Шаталов самодовольно улыбнулся.
— Он оказался способным мальчиком. Что вы так на меня смотрите? Хотите что-нибудь сказать про гуманизм и человечность? Да вы просто не понимаете сути этих понятий. Вы все путаете человечность с тем, что вам внушили слюнтяи-правозащитники. Не равна она гуманизму на самом деле, не равна. Какова цель гуманистов? Благо человечества, так? Но если мы будем помогать слабым, это приведет к деградации человечества. Вы ведь юрист, ответьте, кого нельзя увольнять по сокращению штатов?

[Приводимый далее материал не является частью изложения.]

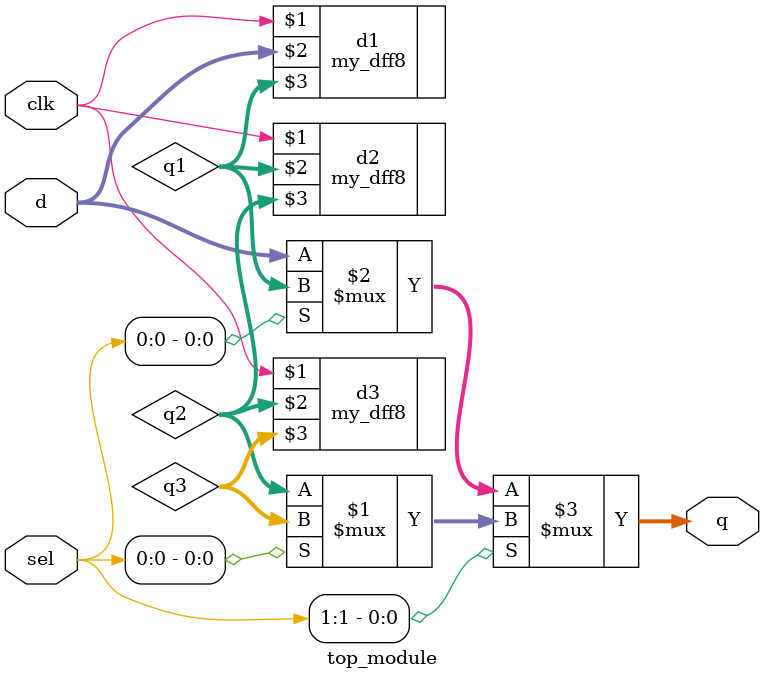
<source format=v>
module top_module ( 
    input clk, 
    input [7:0] d, 
    input [1:0] sel, 
    output [7:0] q 
);
    wire [7:0] q1, q2, q3;
    
    my_dff8 d1(clk, d, q1);
    my_dff8 d2(clk, q1, q2);
    my_dff8 d3(clk, q2, q3);
    
    assign q = (sel[1]) ? (sel[0]) ? q3 : q2 : (sel[0]) ? q1 : d ;

endmodule

</source>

Да, этим казусом развлекали студентов преподаватели трудового права уже много лет. Студенты обычно попадались на удочку, потому что им до этого говорили про ограничения по увольнению инвалидов, беременных женщин, женщин, имеющих малолетних детей и прочих незащищенных категорий работников. Поэтому на вопрос, кого нельзя увольнять по сокращению штатов, студенты начинали доверчиво перечислять все тот же набор: инвалидов, ветеранов, — беременных женщин… А преподаватель хитро улыбался: для чего проводится сокращение штатов? Чтобы с меньшими трудовыми ресурсами предприятие работало более эффективно. Но раз нельзя сокращать беременных да инвалидов, значит, только они и останутся после сокращения. Ну, и много вы наработаете с инвалидами да беременными, ха-ха?